Another billboarding problem

[lynear]

I am sorry to ask just because it has been asked so many times, but my question is this. I want to billboard a quad using a cylindrical way, but i don't want to get the modelview matrix becuase i hate round-trip calls because they are slow and suck. Here is what i have i use the gluLookat because i like have a view and position vector.

Code :

VECTOR3 vVec(mPlayer.View-mPlayer.Pos);
angle = PIUNDER180*vVec.GetAngle(VECTOR3(0,0,1.f));
VECTOR3 axis(0,1.f,0);
 
 
glRotatef(angle,axis.x, axis.y, axis.z);

now it works great until i get to a certain spot then it eats it and stops billboarding, Is it because of the gimbal lock because i have no f'n idea what or how to fix it.


Dan

[dorbie]

Your code is not entirely clear to me.

You need to rotate the object to point to the viewer, so the orientation vector for the billboard should be player_position - billboard_position. Given that vector you just rotate the object using the computed angle, what could be simpler. Using something like atan2f could give you the angle, watch your component signs and quadrants.

Given that you already have the vector to the object you could normalize and then you have the unit length multipliers you can transpose to directly rotate the billboard.
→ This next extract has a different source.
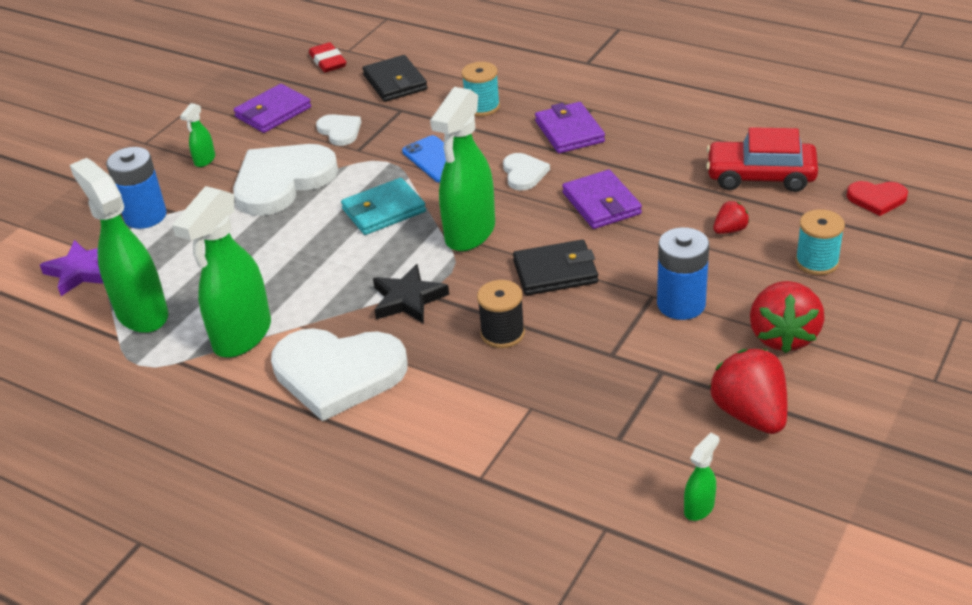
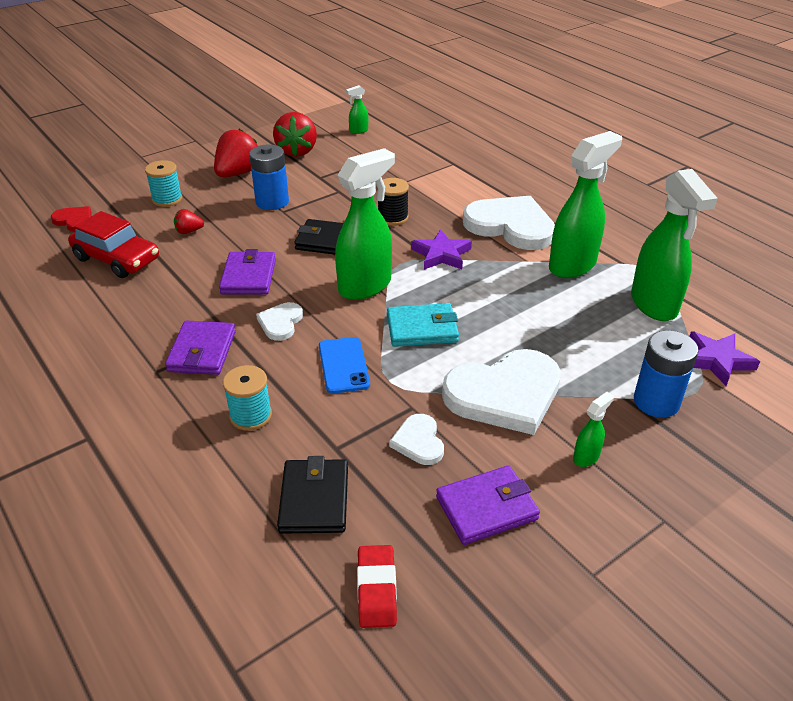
camera: 160 degrees left, 0 degrees up
black star [373,264,449,324] -> purple star [411,229,472,270]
That vector can directly be applied to the axis aligned geometry to orient it correctly without computing the angle.

I have a few tips here:
http://www.dorbie.com/billboard.html

On the bottom of that you will find:

In addition to these optimizations the trigonometry of the problem is exploited in that the billboarding is at right angles to the viewing vector, this allows us to perform the billboarding using a simple 90 decree rotation of the normalized viewing vector terms for x and y so x = width * vy and y = width * -vx, this means that our billboarding costs just a few multiplications and a square root per tree, if each tree were of unit dimension the cost of computation would be further reduced, if surface normals calculations were used in the example then their computation would be almost free.

Note that x and y in the above quote are the equivalent of OpenGL x and z axes.

[dorbie]

P.S. it looks like you rotate around z anyway, perhaps you have a z = up renderer afterall.

[Jambolo]

I just keep a local copy of my camera's position and orientation and use those rather than getting the modelview matrix.